Sans la clé, Apple serait donc dans l’impossibilité matérielle de répondre aux demandes de copies de données en clair formulées par les autorités, y compris lorsque l’ordre est donné par une autorité judiciaire. La firme de Cupertino se rendrait volontairement aveugle de tout ce que ses clients font avec leur iPhone, que ce soit lorsqu’ils y stockent localement des données, ou lorsqu’ils en envoient une sauvegarde vers les serveurs Apple.

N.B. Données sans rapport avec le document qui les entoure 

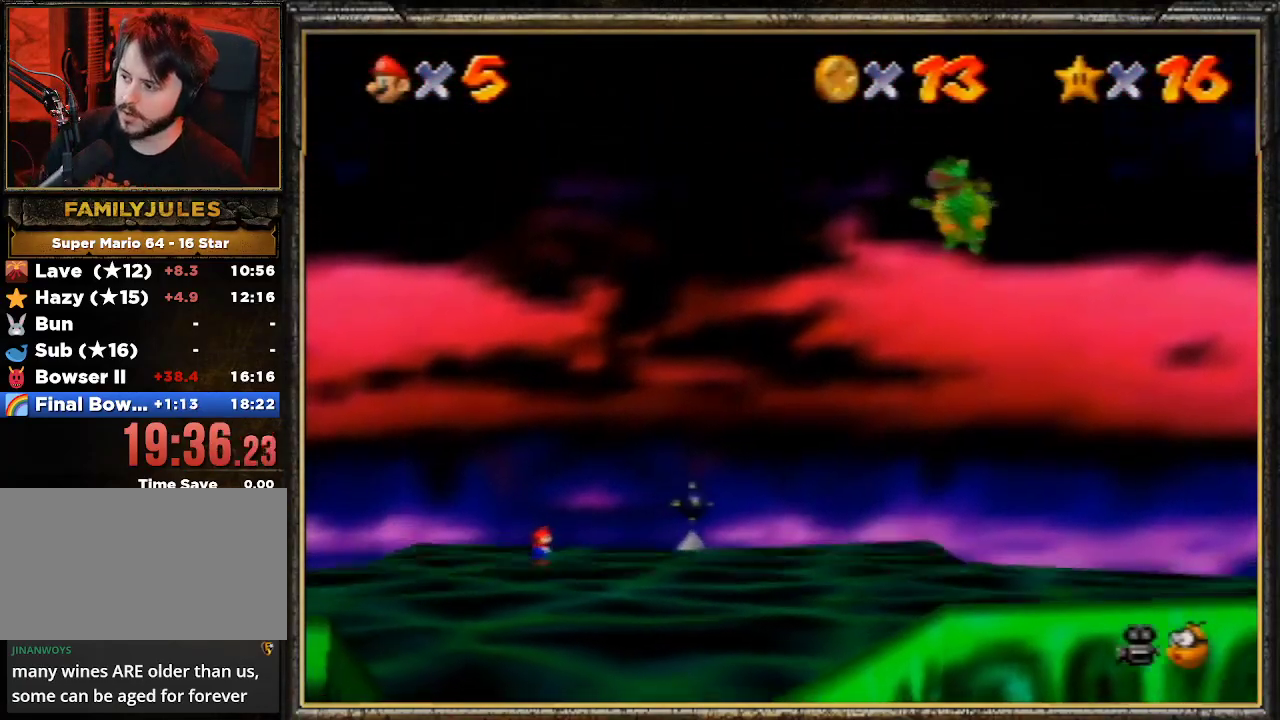
{"buttons": ["C_LEFT"], "left_stick": "center", "events": [[300, "C_LEFT", "down"], [433, "C_LEFT", "up"], [500, "C_LEFT", "down"]]}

Il s’agira probablement d’une option à activer, puisque ce type de chiffrement de bout en bout exige, soit de pouvoir fournir une copie de la clé à un tiers de confiance, soit de la laisser exclusivement dans les mains de l’utilisateur. Dans ce dernier cas, la perte du mot de passe impliquera la perte des données sauvegardées ; un risque qu’Apple ne fera pas prendre par défaut à tous ses clients.
Apple est aussi dans une bataille idéologique contre un État qu’il estime dangereux
Contrairement à des Google, Facebook ou Microsoft qui offrent des services en ligne financés par la publicité personnalisée, Apple n’a quasiment aucun intérêt commercial à connaître les données de ses clients. Le premier métier d’Apple reste de vendre du matériel et des logiciels, pas de la publicité. C’est ce qui lui permet de se présenter en champion de la vie privée, qui est devenue une véritable obsession chez Apple, aussi bien par conviction que par intérêt (ça permet de mieux taper sur les concurrents et leur manque de valeurs).
Techniquement, le seul désavantage concurrentiel d’Apple à ne pas collecter en clair des données personnelles — ou à ne plus pouvoir les déchiffrer — est dans la construction de ses services d’intelligence artificielle, qui exigent des données à la pelle pour nourrir les neurones artificiels des algorithmes de Deep Learning. Mais la firme de Cupertino aurait là aussi des idées et des stratégies pour contourner l’obstacle et ne pas manquer la révolution qu’il a lui-même amorcé avec Siri.
Sur le fond, comme nous l’avions longuement expliqué, Apple est dans une bataille idéologique contre un État qu’il estime dangereux. Il s’agit d’une question fondamentale de prise en compte des responsabilités nouvelles qui incombent aux multinationales, de faire écran protecteur entre les utilisateurs qui bénéficient des droits de l’homme et les gouvernements qui les respectent de moins en moins.
Au risque, parfois, de permettre à un terroriste ou autre criminel de tirer profit de cette protection. Apple estime qu’il y a plus de positif que de négatif à retirer de la protection du droit à la vie privée de chacun, et pense probablement aussi que les enquêteurs ont heureusement d’autres moyens d’enquêtes pour appréhender des suspects.